Output only the lines below from the one containing "middle pip: (333, 272)" to the one containing "pinky tip: (355, 285)", exactly as written, both ends kept.

* [THE RECORDS]
((
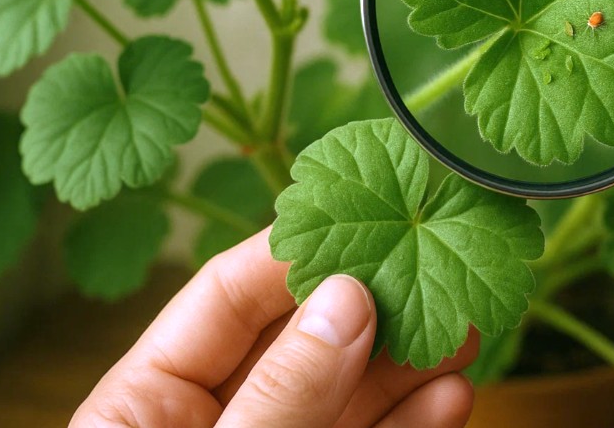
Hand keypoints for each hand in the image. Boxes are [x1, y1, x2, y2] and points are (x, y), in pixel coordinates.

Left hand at [71, 230, 475, 427]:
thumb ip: (279, 391)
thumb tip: (347, 298)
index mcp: (148, 404)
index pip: (226, 296)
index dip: (293, 248)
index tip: (358, 208)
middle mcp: (219, 418)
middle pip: (304, 339)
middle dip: (375, 301)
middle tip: (437, 256)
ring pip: (352, 392)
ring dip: (413, 358)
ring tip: (466, 319)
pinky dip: (418, 422)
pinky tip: (454, 393)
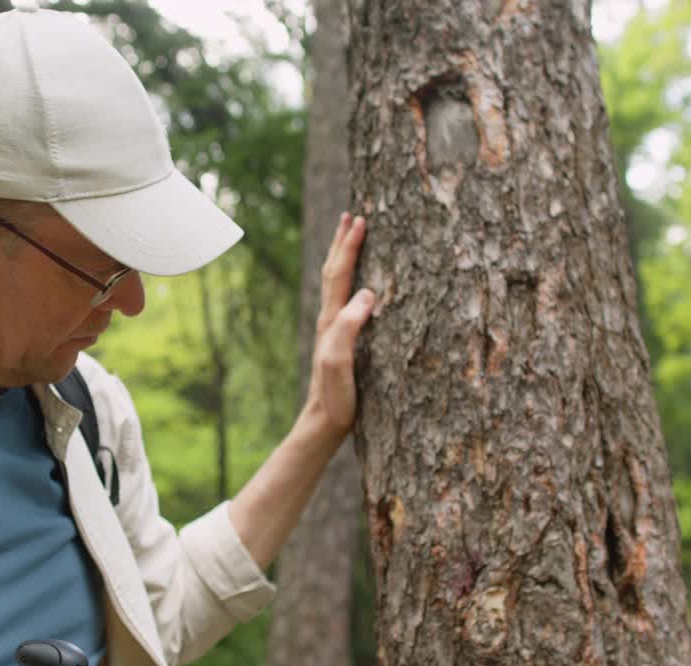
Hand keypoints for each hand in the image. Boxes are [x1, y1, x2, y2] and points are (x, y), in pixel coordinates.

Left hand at [303, 212, 374, 440]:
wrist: (323, 422)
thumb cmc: (335, 396)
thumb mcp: (340, 362)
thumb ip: (348, 328)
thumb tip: (367, 293)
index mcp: (331, 321)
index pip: (341, 274)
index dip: (350, 247)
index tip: (360, 220)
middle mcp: (329, 321)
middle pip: (333, 272)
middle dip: (342, 243)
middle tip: (351, 217)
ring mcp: (333, 330)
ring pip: (336, 284)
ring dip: (343, 258)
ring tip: (349, 239)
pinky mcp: (340, 341)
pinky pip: (342, 300)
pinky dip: (348, 280)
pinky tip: (355, 285)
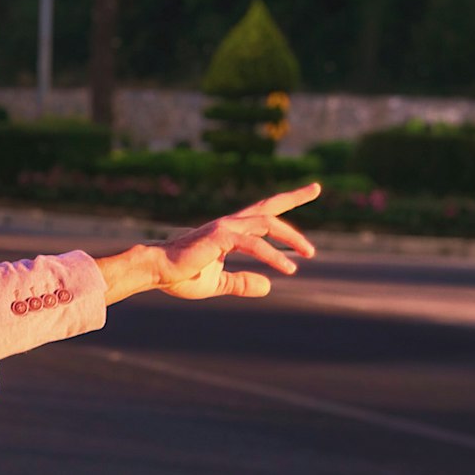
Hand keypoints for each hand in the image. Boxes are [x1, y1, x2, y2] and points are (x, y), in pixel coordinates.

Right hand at [156, 183, 319, 299]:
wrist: (158, 271)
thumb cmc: (181, 276)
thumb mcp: (218, 283)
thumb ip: (242, 282)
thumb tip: (268, 286)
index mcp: (229, 232)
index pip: (262, 213)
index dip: (286, 200)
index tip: (310, 189)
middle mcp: (230, 224)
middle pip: (268, 208)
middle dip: (293, 197)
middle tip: (316, 188)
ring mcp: (226, 228)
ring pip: (267, 224)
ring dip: (291, 237)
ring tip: (309, 254)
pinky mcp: (221, 238)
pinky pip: (254, 244)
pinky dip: (273, 255)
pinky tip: (288, 268)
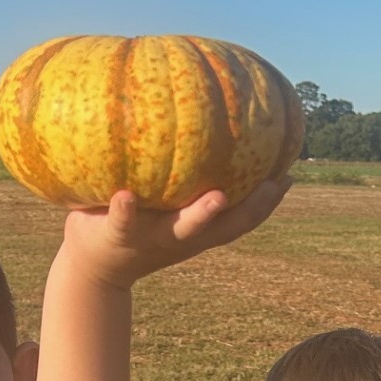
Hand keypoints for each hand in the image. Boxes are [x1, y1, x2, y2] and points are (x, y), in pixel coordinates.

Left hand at [58, 176, 290, 288]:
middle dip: (252, 208)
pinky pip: (123, 222)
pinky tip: (125, 195)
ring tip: (217, 197)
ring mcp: (152, 237)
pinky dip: (126, 210)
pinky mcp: (117, 236)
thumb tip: (194, 115)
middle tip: (275, 184)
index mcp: (196, 228)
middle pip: (225, 227)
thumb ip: (177, 168)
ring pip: (183, 229)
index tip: (289, 176)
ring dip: (202, 216)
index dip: (267, 202)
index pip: (240, 217)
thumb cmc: (130, 220)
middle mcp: (181, 235)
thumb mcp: (159, 199)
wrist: (92, 266)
))
* [EXERCISE RESPONSE]
middle pip: (333, 272)
middle dip: (342, 243)
middle tip: (351, 217)
ring mcp: (333, 330)
ring pip: (336, 284)
ring dip: (343, 258)
ring tip: (349, 239)
pinky mcp: (340, 341)
pinky pip: (342, 300)
pinky dip: (348, 280)
pinky tip: (355, 285)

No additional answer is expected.